Ameijoa ilegal no Tejo: PSP trava carga de mais de uma tonelada no Montijo

PSP apreende uma tonelada de ameijoa japónica pronta para ir para Espanha

A Polícia de Segurança Pública (PSP) intercetou no Montijo uma viatura de transporte de mercadorias com mais de 1.040 quilos de ameijoa japónica destinada ao mercado espanhol, num esquema que integra um negócio ilegal que movimenta milhões de euros todos os anos destinados à mesa de consumidores estrangeiros, longe do radar sanitário.
Apanha ilegal no Tejo alimenta crime organizado e exploração humana

A ação policial decorreu no Montijo, quando uma fiscalização aparentemente rotineira chamou a atenção dos agentes. Um ligeiro de mercadorias seguia com a traseira exageradamente rebaixada, quase a denunciar que o interior escondia mais do que aparentava. Perante a abordagem, os dois ocupantes confessaram que transportavam ameijoa japónica e que o destino final seria o mercado espanhol.
Ao abrir a viatura, a suspeita confirmou-se: dezenas de sacos abarrotados de bivalves ocupavam todo o espaço de carga. No total, foram apreendidos 1.042 quilos de produto e ainda o veículo usado no transporte ilegal. 
Durante as verificações, os agentes detetaram que o passageiro era estrangeiro e não possuía documentos válidos, motivo pelo qual foi notificado para abandonar o país de forma voluntária. A carga apreendida seguiu para destruição pelas autoridades competentes.

O ouro escondido no Tejo: fortunas com marés marcadas
A ameijoa ilegal é hoje um negócio tão lucrativo que já conquistou criminosos de outras áreas. À saída do rio Tejo, o quilo vale apenas 3 a 4 euros. Contudo, todos os dias são extraídas ilegalmente 20 a 30 toneladas, num valor diário que ronda os 60 mil euros. Somando um ano inteiro de marés duplas, a conta dispara para 22 milhões de euros.
Lá fora, a história muda completamente. Espanha, França, Itália, Bélgica, Países Baixos e Reino Unido pagam entre 15 e 17 euros por quilo deste bivalve traficado. A margem de lucro transforma-se num negócio com potencial para gerar 124 milhões de euros anuais. "Menos risco, quase o mesmo lucro que o tráfico de droga", afirmam as autoridades. 
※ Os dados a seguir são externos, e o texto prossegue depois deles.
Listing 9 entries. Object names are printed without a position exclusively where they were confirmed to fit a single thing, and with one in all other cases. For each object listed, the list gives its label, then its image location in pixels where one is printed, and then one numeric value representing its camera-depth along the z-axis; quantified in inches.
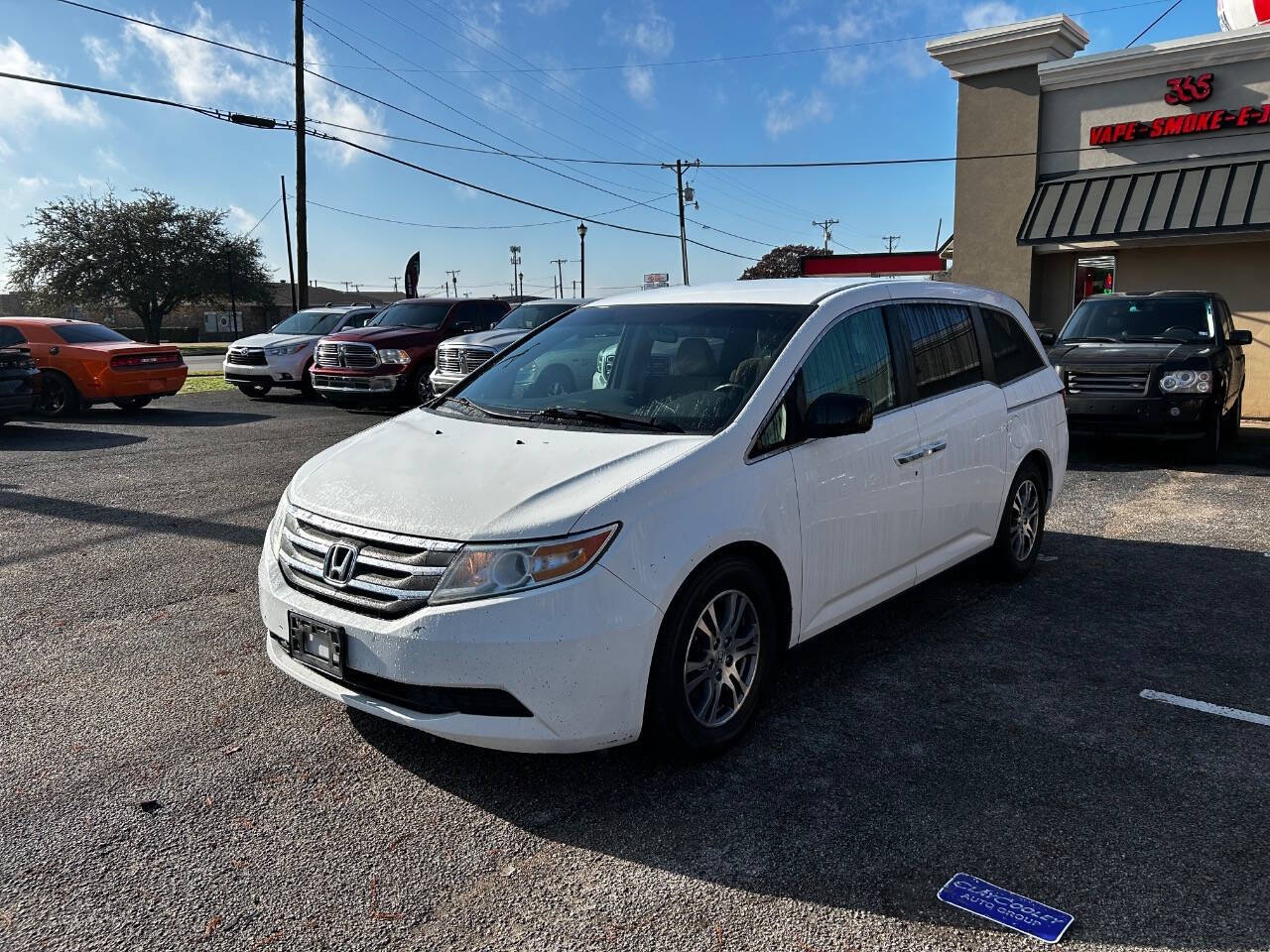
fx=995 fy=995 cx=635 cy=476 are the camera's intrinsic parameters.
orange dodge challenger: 572.1
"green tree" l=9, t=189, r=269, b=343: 2213.3
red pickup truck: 599.5
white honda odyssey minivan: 123.9
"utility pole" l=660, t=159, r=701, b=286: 1940.2
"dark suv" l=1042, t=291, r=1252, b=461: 402.0
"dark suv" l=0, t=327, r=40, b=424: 491.2
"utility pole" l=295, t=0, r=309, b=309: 976.3
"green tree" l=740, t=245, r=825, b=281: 3416.3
Produto contaminado, rótulos falsos e saúde pública em risco
Nada neste circuito é legal. A ameijoa japónica recolhida no estuário do Tejo apresenta níveis elevados de E.coli, metais e metaloides tóxicos acumulados após décadas de impacto industrial. Por isso, não pode ser consumida. Ainda assim, as redes criminosas falsificam a origem nas guias de transporte, fazendo-a passar por produto da Galiza ou de outras zonas certificadas.
Sem qualquer controlo higiossanitário, o bivalve chega aos mercados europeus com selos que não são os seus e entra no prato de consumidores que desconhecem o risco. Em alguns casos, volta mesmo a Portugal através da reexportação, mascarado como estando dentro das normas de salubridade. O que nunca esteve.
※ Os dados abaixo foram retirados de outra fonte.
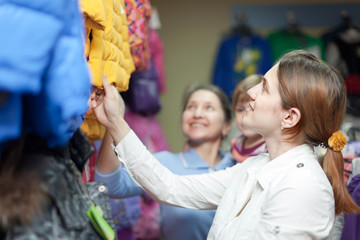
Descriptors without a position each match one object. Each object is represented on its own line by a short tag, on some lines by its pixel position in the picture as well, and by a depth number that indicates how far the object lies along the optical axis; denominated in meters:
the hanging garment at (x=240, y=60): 4.21
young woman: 1.31
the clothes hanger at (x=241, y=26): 4.28
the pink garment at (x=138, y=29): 1.80
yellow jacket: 1.22
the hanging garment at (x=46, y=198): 0.87
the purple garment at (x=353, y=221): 1.82
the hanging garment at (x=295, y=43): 4.27
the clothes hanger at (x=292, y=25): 4.29
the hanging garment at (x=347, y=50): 4.00
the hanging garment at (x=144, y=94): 3.13
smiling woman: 2.16
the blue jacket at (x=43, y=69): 0.80
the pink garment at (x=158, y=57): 3.75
Exploração humana a sustentar redes milionárias
Este mercado clandestino está longe de ser recente e é controlado por meia dúzia de redes principais, maioritariamente comandadas por cabecilhas portugueses. Contudo, quem se arrisca diariamente nas águas e lamas do Tejo não vive dos milhões. A apanha, feita duas vezes por dia, depende sobretudo de imigrantes de vários países asiáticos e de leste: tailandeses, nepaleses, malaios, paquistaneses, indianos e romenos.
Recebem o mínimo possível e são obrigados a vender apenas aos mesmos intermediários, num sistema de dependência total. Vivem em condições indignas, instalados em barracões e armazéns sobrelotados, por rendas muito acima do que seria exigível para habitação decente. Um negócio que lucra com a natureza, com o risco sanitário e com a vulnerabilidade humana.
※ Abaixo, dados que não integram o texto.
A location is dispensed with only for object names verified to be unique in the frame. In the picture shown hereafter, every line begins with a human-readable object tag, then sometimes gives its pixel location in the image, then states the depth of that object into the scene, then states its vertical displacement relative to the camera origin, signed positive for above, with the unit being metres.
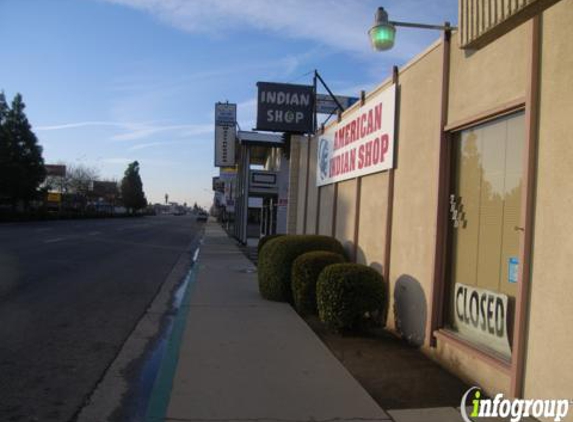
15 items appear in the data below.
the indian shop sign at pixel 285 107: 16.75 +3.09
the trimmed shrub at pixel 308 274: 8.81 -0.88
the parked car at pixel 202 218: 97.75 -1.24
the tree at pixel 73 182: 97.94 +3.81
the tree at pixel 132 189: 123.62 +3.82
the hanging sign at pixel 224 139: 35.59 +4.40
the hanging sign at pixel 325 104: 25.17 +4.94
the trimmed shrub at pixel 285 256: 10.16 -0.73
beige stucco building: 4.46 +0.22
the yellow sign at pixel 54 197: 86.87 +0.99
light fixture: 7.00 +2.26
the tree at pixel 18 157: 52.50 +4.17
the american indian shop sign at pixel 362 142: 8.34 +1.30
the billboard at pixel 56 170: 92.00 +5.28
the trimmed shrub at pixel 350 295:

Espécie invasora que dominou estuários portugueses
Introduzida em Portugal na década de 80 para exploração aquícola na Ria Formosa, a ameijoa japónica expandiu-se para vários estuários e lagoas costeiras, como Mondego, Tejo, Sado, Ria de Aveiro, Lagoa de Óbidos e Lagoa de Albufeira. Natural da região do Pacífico, a espécie tornou-se dominante em diversos ecossistemas.
Apesar do seu valor comercial, o aumento da apanha e da comercialização ilegais tem colocado forte pressão sobre o ambiente, a economia e a segurança alimentar. A situação assume maior gravidade nos concelhos ribeirinhos do Tejo, como Alcochete, Montijo, Barreiro, Seixal e Almada.